简体繁体 English

Python：寻找充当数据库缓存的网络服务器设置的建议

[英]Python: Looking for recommendations for a webserver-setup acting as a database-cache

原文 2020-11-01 11:46:25 8 1 python/ dataframe/ centos7/ gunicorn

I am looking for a lightweight webserver-setup acting as an REST-API cache for multiple external databases.我正在寻找一个轻量级的网络服务器设置，作为多个外部数据库的 REST-API 缓存。

Fixed requirements for the project: use Python3 on CentOS7项目固定需求：在CentOS7上使用Python3

Guideline: Create a lightweight webserver, which needs to be robust and fast指南：创建一个轻量级的网络服务器，它需要健壮和快速

Use-case scenario: During service-start I need to cache data from 10 external database-servers in RAM.用例场景：在服务启动期间，我需要在 RAM 中缓存来自 10 个外部数据库服务器的数据。 Each server has 5 tables with ca.每个服务器有 5 个表，每个表。 100k rows each.每个 100k 行。 So in sum I need to merge the data into 5 tables with ca.所以总而言之，我需要将数据合并到 5 个带有 ca 的表中。 1 mio. 1 米欧。 entries.条目。 Every 10 mins I need to query the servers again to identify new/removed rows and update the cache.每 10 分钟我需要再次查询服务器以识别新/删除的行并更新缓存。 The webserver will receive requests to lookup a single entry from the cache, filtered by table and a given search-condition (like "field_1" ="value_X").网络服务器将接收从缓存中查找单个条目的请求，通过表和给定的搜索条件（如“field_1”=“value_X”）进行过滤。

Expected web-load: avg.预期网络负载：平均。 1 request/sec., (rare) peak-load ca. 1 请求/秒，（罕见）峰值负载约。 100 requests/sec. 100 个请求/秒。

Now my question to the above scenario:现在我对上述情况的问题：

I can get the data form the DB-servers as json, xml or csv.我可以从数据库服务器获取 json、xml 或 csv 格式的数据。 Which format is the recommended one for the use case (fast "inserts" into a table with 1 mio rows)?对于用例（快速“插入”到具有 1 个 mio 行的表中），推荐哪种格式？
How shoud I store the data in the memory?我应该如何将数据存储在内存中？ pandas dataframes?熊猫数据框？
In sum, what is the recommended framework for all this?总之，所有这些的推荐框架是什么？ pandas, gunicorn, supervisor & nginx?熊猫、枪械、主管和 nginx？

Many thanks for any input.非常感谢您的任何意见。

1 个解决方案

To deserialize your data, CSV will be the fastest method in most cases.在大多数情况下，要反序列化您的数据， CSV 将是最快的方法。 This allows you to read multiple lines in different threads and reduces complexity.这允许您读取不同线程中的多行并降低复杂性。
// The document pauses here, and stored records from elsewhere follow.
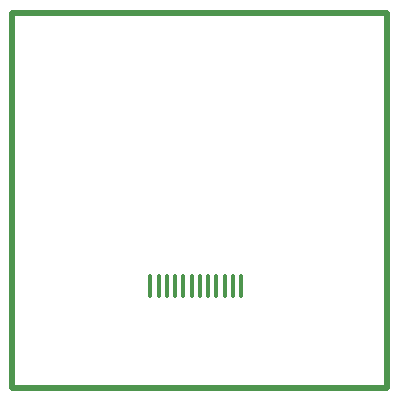
<source format=gbr>
%TF.GenerationSoftware,KiCad,Pcbnew,(6.0.0-rc1-323-gb9e66d8b98)*%
%TF.CreationDate,2021-12-09T23:12:50+08:00*%
%TF.ProjectId,Xterminal,58746572-6d69-46e6-916c-2e6b69636164,rev?*%
%TF.SameCoordinates,PXb340ac0PY76b1be0*%
%TF.FileFunction,Paste,Bot*%
%TF.FilePolarity,Positive*%
%FSLAX46Y46*%
G04 Gerber Fmt 4.6, Leading zero omitted, Abs format (unit mm)*
G04 Created by KiCad (PCBNEW (6.0.0-rc1-323-gb9e66d8b98)) date 2021-12-09 23:12:50*
%MOMM*%
%LPD*%
G01*
G04 APERTURE LIST*
G04 Aperture macros list*
%AMRoundRect*
0 Rectangle with rounded corners*
0 $1 Rounding radius*
0 $2 $3 $4 $5 $6 $7 $8 $9 X,Y pos of 4 corners*
0 Add a 4 corners polygon primitive as box body*
4,1,4,$2,$3,$4,$5,$6,$7,$8,$9,$2,$3,0*
0 Add four circle primitives for the rounded corners*
1,1,$1+$1,$2,$3*
1,1,$1+$1,$4,$5*
1,1,$1+$1,$6,$7*
1,1,$1+$1,$8,$9*
0 Add four rect primitives between the rounded corners*
20,1,$1+$1,$2,$3,$4,$5,0*
20,1,$1+$1,$4,$5,$6,$7,0*
20,1,$1+$1,$6,$7,$8,$9,0*
20,1,$1+$1,$8,$9,$2,$3,0*%
G04 Aperture macros list end*
%TA.AperFunction,Profile*%
%ADD10C,0.500000*%
%TD*%
%ADD11RoundRect,0.050000X0.125000X0.950000X-0.125000X0.950000X-0.125000X-0.950000X0.125000X-0.950000X0*%
G04 APERTURE END LIST*
D10*
X0Y31750000D02*
X31750000Y31750000D01*
X31750000Y31750000D02*
X31750000Y0D01*
X31750000Y0D02*
X0Y0D01*
X0Y0D02*
X0Y31750000D01*
D11*
%TO.C,U7*%
X19372000Y8636000D03*
X18672000Y8636000D03*
X17972000Y8636000D03*
X17272000Y8636000D03*
X16572000Y8636000D03*
X15872000Y8636000D03*
X15172000Y8636000D03*
X14472000Y8636000D03*
X13772000Y8636000D03*
X13072000Y8636000D03*
X12372000Y8636000D03*
X11672000Y8636000D03*
%TD*%
M02*

</source>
To store the data, I would recommend going either with the most performant solution, which likely is using an existing (No)SQL database implementation, or going the programatically easier way using SQLite in-memory database.为了存储数据，我建议使用性能最高的解决方案，这可能是使用现有的 (No)SQL 数据库实现，或者使用 SQLite 内存数据库以编程方式更简单。 Pandas is better for analysis, while I understand that you want to get a similar functionality like a normal DBMS to just fetch data. Pandas 更适合分析，而我知道您希望获得类似于普通 DBMS 的类似功能来获取数据。 SQLite is faster (and easier) than Pandas for those use cases.对于这些用例， SQLite比 Pandas 更快（也更容易）。

In your use case, I would recommend using the FastAPI library for servicing the API automatically in multiple threads within Python.在您的用例中，我建议使用FastAPI 库在 Python 中的多个线程中自动为 API 提供服务。 You do not need another webserver in front of it, unless you want to do caching there.你不需要在它前面有另一个网络服务器，除非你想在那里做缓存。 The script can access the in-memory database or dedicated DBMS application from within those threads.该脚本可以从这些线程中访问内存数据库或专用 DBMS 应用程序。 Using supervisor depends on your use case - inside a Container or if the script runs as a service it will not be needed.使用 supervisor 取决于您的用例 - 在容器内或者如果脚本作为服务运行，则不需要它。